Data Warehousing History
Thirty or so years ago, well before the internet, people figured out that you could no longer rely on a single system itself to provide meaningful insights about your business. They are, by definition, only a slice of your business so when you had questions which required correlating multiple systems, a herculean effort was required to answer it. This lead to the Data Warehouse, or Corporate Information Factory as Bill Inmon dubbed it.
The idea was to create a design of a database system which would mirror your business, allowing you to answer any possible questions you had, regardless of which system facilitated that part of your business. It’s the holy grail of data systems as, in theory, you could ask anything you ever could imagine from your data analysts and get an answer reasonably quick.
The Data Mart is Born!
This proved to be incredibly difficult as the pace of business exceeded that by which the data warehouse schema (data model) could be adapted and data could be made available. Around this time is when Dr. Ralph Kimball (Kimball Group) created a new way to solve for the same problem. And thus, the Data Mart was born!
The Data Mart is often synonymous with it’s underlying design, the Star Schema. This design approach focused on individual business processes that were the highest value and built out mini-data-warehouses around them. The design and scale made completing these projects simple and easy to use and they quickly grew in popularity. Some even declared the Data Warehouse dead at this point, but really what was going on is people were just building mini-data-warehouses.
Around 2006 Yahoo! needed to build a new type of data processing system that could scale faster and bigger than anything before it. This was the birth of Hadoop, a distributed computing platform that didn’t require a data model to store data, and was built by nature to be fault-tolerant. Data is saved 3x on different nodes so in order to loose data you’d have to have a major systemic failure, and since there is no data model, there is zero latency when it comes to writing the data to disk.
The Pulsar Method
As those systems evolved, so did the need for how we store and make data readily available. In early 2014 I decided to write this new down in a blog post and label it the Pulsar Method The idea here is that Star Schema’s themselves, while originally intended to be simpler to build, maintain, and access, have themselves become unnecessarily complex and cumbersome.
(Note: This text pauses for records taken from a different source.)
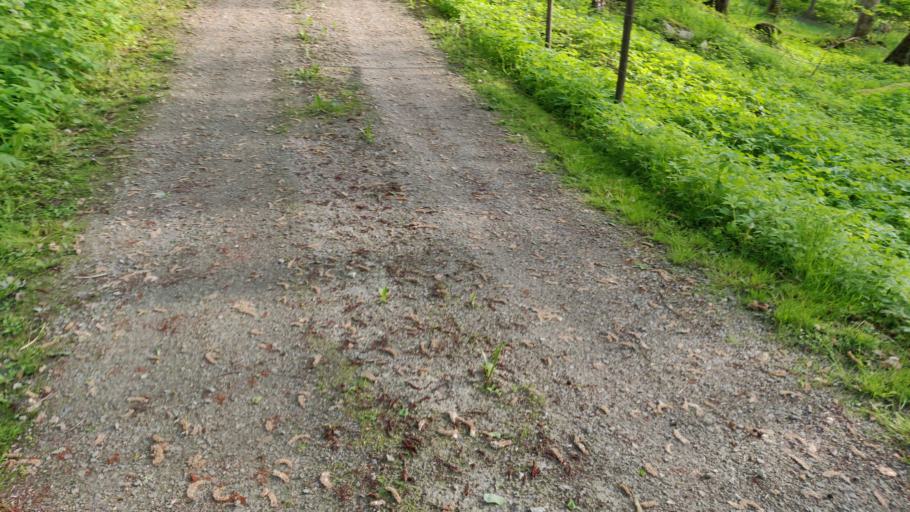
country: SE
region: Vaestra Goetaland
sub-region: Ulricehamns Kommun
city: Ulricehamn
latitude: 57.7804
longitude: 13.3706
This new method collapses the star schema into single flat tables. Hence the name Pulsar. The idea being these Pulsars can be easily accessed and understood by people that barely know any database programming (SQL) at all. Database technology today makes this fairly easy and straightforward while providing even greater flexibility and value to your business.
Is the Star Schema dead?
So let’s give this a go…is the Star Schema dead? My answer is no..BUT…the Star Schema in my view is no longer a consumer facing product that the Data team releases to end-users. Instead it is much more of a back-end system that helps the formation of Pulsars easier and consistent.